* **Records for the exercise**
##########

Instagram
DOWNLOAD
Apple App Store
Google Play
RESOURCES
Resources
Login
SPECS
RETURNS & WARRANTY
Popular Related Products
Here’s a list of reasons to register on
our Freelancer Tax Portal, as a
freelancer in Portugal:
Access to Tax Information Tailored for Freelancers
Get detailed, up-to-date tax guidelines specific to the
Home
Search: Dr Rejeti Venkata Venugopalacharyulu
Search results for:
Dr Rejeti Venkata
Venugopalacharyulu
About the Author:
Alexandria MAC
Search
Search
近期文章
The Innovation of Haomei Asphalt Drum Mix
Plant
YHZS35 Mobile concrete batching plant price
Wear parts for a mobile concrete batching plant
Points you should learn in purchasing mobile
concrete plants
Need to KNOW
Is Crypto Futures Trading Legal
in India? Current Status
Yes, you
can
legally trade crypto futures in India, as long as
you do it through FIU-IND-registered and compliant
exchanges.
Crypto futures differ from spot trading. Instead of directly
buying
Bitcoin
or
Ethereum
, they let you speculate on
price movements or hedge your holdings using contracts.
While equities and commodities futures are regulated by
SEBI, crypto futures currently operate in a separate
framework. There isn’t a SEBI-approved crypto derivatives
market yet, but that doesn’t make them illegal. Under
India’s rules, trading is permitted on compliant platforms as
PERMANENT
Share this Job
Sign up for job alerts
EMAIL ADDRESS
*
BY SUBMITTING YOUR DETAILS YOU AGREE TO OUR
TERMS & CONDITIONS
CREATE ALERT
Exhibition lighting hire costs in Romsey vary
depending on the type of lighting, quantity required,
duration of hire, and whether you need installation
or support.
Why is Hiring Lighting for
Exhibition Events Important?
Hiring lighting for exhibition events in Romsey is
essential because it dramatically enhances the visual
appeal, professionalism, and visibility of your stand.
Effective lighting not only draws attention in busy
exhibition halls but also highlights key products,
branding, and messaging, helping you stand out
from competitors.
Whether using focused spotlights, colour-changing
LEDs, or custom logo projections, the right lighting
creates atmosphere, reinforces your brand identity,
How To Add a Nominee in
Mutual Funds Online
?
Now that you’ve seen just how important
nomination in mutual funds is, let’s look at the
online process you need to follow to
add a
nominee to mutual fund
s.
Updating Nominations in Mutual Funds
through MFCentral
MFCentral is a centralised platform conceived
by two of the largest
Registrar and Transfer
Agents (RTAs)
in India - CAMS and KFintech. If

##########

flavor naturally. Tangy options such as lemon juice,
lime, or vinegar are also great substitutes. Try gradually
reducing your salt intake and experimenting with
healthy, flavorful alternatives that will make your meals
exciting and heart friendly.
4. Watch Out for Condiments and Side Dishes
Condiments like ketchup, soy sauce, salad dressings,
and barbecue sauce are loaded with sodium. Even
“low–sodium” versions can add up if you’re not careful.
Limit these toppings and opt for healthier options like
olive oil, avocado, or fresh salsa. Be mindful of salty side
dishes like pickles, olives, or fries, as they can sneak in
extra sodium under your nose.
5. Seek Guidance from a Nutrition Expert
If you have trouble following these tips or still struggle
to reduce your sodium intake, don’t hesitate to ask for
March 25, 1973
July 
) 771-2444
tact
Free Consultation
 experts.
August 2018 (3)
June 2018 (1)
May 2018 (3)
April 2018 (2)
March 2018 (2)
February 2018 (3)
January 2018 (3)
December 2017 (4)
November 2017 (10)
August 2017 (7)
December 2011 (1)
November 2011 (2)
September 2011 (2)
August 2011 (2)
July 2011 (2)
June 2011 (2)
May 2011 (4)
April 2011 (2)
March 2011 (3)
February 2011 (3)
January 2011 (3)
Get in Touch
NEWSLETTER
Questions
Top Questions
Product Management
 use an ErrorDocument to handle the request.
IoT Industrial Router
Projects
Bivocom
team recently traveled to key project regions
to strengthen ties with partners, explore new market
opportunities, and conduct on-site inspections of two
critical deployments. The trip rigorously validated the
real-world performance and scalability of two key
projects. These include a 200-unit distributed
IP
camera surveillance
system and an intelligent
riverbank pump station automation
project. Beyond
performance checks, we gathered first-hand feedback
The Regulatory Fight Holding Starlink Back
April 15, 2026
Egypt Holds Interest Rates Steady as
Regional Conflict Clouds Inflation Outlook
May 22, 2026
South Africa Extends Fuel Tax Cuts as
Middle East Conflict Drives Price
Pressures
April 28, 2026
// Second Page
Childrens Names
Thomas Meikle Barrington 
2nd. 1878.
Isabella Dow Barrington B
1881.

##########

* **What needs to be done**
Locate each line in the listing above that contains the word "Rejeti" and copy those lines.

* **Exercise result**
Search: Dr Rejeti Venkata Venugopalacharyulu
Dr Rejeti Venkata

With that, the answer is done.